Como señalaba antes, la estructura de los partidos empeora las cosas, a tal punto que no podemos salir de este círculo infernal confiando en ellos tal como los conocemos. Y no porque a la política se tenga que dedicar tal o cual tipo de persona, porque haya de ser o no profesional, o porque deba pasar este o aquel control de calidad, sino porque el funcionamiento mismo del partido está llamado no ya a reproducir, sino a beneficiarse de las deficiencias del sistema.

A esto se une que los partidos, jerarquizados y burocratizados, están absortos en sus propias luchas de poder y en las diferentes carreras por el caudillaje que cada cierto tiempo tienen que arbitrar. Cada vez les resulta más difícil llenar el vacío de poder que se ha creado entre sus líderes, sus militantes y sus votantes, así como resolver la contradicción que existe entre los medios burocráticos y centralizados que utilizan, y los fines democráticos que debieran defender. Sus conflictos internos, sus cazas de brujas, no hacen sino incrementar la falta de credibilidad que generan a pasos agigantados.
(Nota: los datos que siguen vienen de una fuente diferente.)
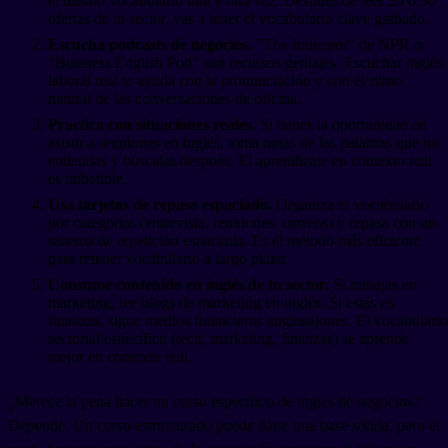
el mismo vocabulario una y otra vez. Después de leer 20 o 30
ofertas de tu sector, vas a tener el vocabulario clave grabado.
Escucha podcasts de negocios.
"The Indicator" de NPR o
"Business English Pod" son recursos geniales. Escuchar inglés
laboral real te ayuda con la pronunciación y con el ritmo
natural de las conversaciones de oficina.
Practica con situaciones reales.
Si tienes la oportunidad de
asistir a reuniones en inglés, toma notas de las palabras que no
entiendas y búscalas después. El aprendizaje en contexto real
es imbatible.
Usa tarjetas de repaso espaciado.
Organiza tu vocabulario
por categorías (entrevista, reuniones, correos) y repasa con un
sistema de repetición espaciada. Es el método más eficiente
para retener vocabulario a largo plazo.
Consume contenido en inglés de tu sector.
Si trabajas en
marketing, lee blogs de marketing en inglés. Si estás en
finanzas, sigue medios financieros anglosajones. El vocabulario
sectorial específico (tech, marketing, finanzas) se aprende
mejor en contexto real.
¿Merece la pena hacer un curso específico de inglés de negocios?
Depende. Un curso estructurado puede darte una base sólida, pero el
En otras palabras, el business político que les ha convertido en un producto-movilizador del mercado es el mismo que ha incentivado su corporativismo, su desradicalización ideológica y sus interminables tensiones, y, con ello, la desactivación de su militancia y la erosión de su identidad. Por esta razón, actualmente los partidos tienen pocas posibilidades de absorber las energías políticas de la ciudadanía y, menos aún, de canalizar las exigencias colectivas, y, en estas circunstancias, sólo una ciudadanía activa puede provocar un cambio de timón. No una ciudadanía “apolítica” (que es una contradicción en sus términos, fruto, precisamente, de nuestra adicción al consumismo político), sino politizada, ideologizada, orientada por intereses comunes y por la necesidad imperiosa que tenemos de preservarlos con unos buenos gestores de lo público.

¿Podemos confiar en una movilización que, como esta, también requiere algunos cambios en nuestra conciencia política? Creo que podemos y debemos, y que si alguien quiere ver algún brote verde en estos tiempos, no lo va a encontrar sino en esta dirección.